Amy Nicholson
Liam Neeson and Lesley Manville's chemistry brightens a lovely but claustrophobic cancer drama
Lisa Barros D’Sa and Glenn Leyburn’s intimate drama “Ordinary Love” loves to show health-conscious husband and wife Tom (Liam Neeson) and Joan (and Lesley Manville) on their evening stroll, a contented retired couple walking the same path alongside a rather un-scenic, busy street. Until five minutes in, when Joan finds a lump in her breast and the pair gradually realize some roads must be walked alone. He belongs in the world of the healthy; she’s increasingly more comfortable among the sick. During chemo, Joan dreams of a train ride where she leaves her husband behind at the station. “We’re both going through this,” Neeson protests. Shouts Manville, “No, we’re not!”
Their lives were already hermetic, especially since they lost their daughter, Debbie. If they ever had friends, they don’t appear to now. In their airless house, any small change is noticeable, like when Joan adds a jig of Worcestershire to the soup. They’re even slow drivers. Yet, they’re plenty of company for themselves, two people whose mouths are always in motion, delighted to mock-bicker over buying Brussels sprouts or going out for a beer. Tom and Joan tease each other with genuine affection — otherwise, when chemotherapy claims her hair, Neeson would never get away with the line “I never really liked your hair to begin with.”

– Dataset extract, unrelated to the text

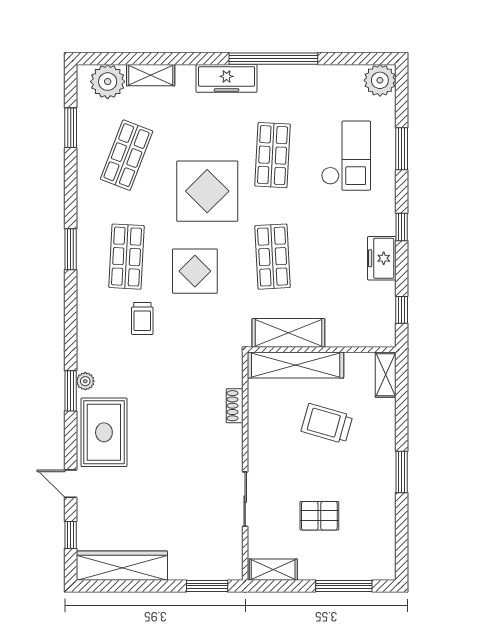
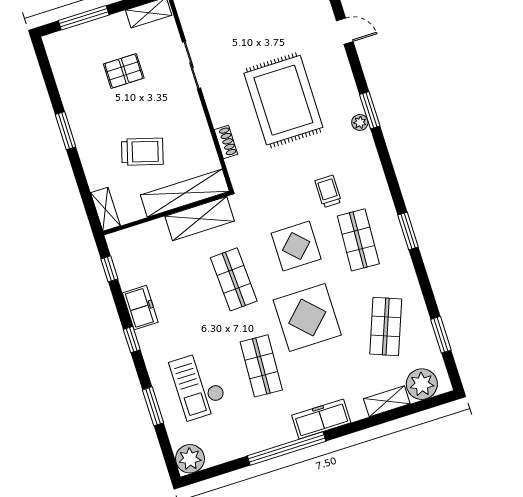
rug: (104, 432) -> (283, 100), moved, width x1.37, depth x1.44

Very little happens on the surface of Owen McCafferty’s script, as everything life or death is taking place inside Manville. “Ordinary Love” has space to notice the details, like when Tom chooses to drink tea in the hospital cafeteria rather than hold Joan’s hand upstairs. A disagreement over whether to have homemade pork chops for dinner or go out for Thai is a micro-drama reflecting their diverging approach to illness. She wants to pretend everything is ordinary; he wants to do something. Watching action man Neeson face a problem he can’t fix adds to the audience’s frustration. Not that Manville’s character sees his agony — D’Sa and Leyburn only let him reveal weakness when he’s alone.

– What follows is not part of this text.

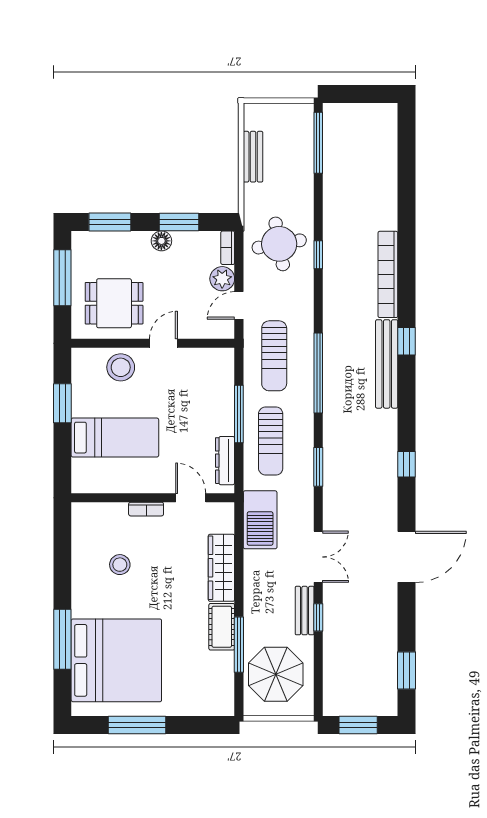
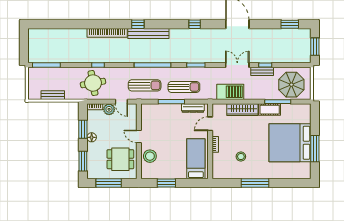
dining table: (114, 303) -> (120, 159), turned 90
bed: (115, 438) -> (196, 159), moved
barbecue: (260, 520) -> (230, 92), moved
window: (62, 639) -> (255, 183), moved
bed: (116, 660) -> (290, 143), moved, turned -90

The film is beautifully lit and artfully composed — perhaps too much so, once the only colors in the film are blue, gray, brown and, occasionally, the shocking ultraviolet light of medical equipment prodding Joan’s body. When the directors allow one shot of green leaves reflecting on Manville’s face as the camera looks in through a window at her chatting with terminally ill new friend Peter (David Wilmot), we appreciate the break from the visual claustrophobia but also experience a ripple of annoyance that the film doesn’t trust us to feel her emotions without it.

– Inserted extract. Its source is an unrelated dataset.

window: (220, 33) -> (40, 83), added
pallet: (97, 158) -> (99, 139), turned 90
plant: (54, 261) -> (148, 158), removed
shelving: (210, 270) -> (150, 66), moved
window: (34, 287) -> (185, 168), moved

David Holmes and Brian Irvine’s score is melodic and insistent, and it knows when to fall away into silence to let the audience appreciate Neeson and Manville’s superb chemistry. He’s so large beside her, he could put her in his pocket, as Katharine Hepburn swooned to Jimmy Stewart in “The Philadelphia Story.” And when Manville quietly looks at him — whether in anger or affection — it’s beautiful. Seeing two characters who deeply love each other makes it more heartbreaking to hear Joan sigh, “We’re all just, really, just on our own.” Their romance is meant to motor our own hearts to be more resilient, but really, if this near-perfect couple can’t talk through their problems, who can?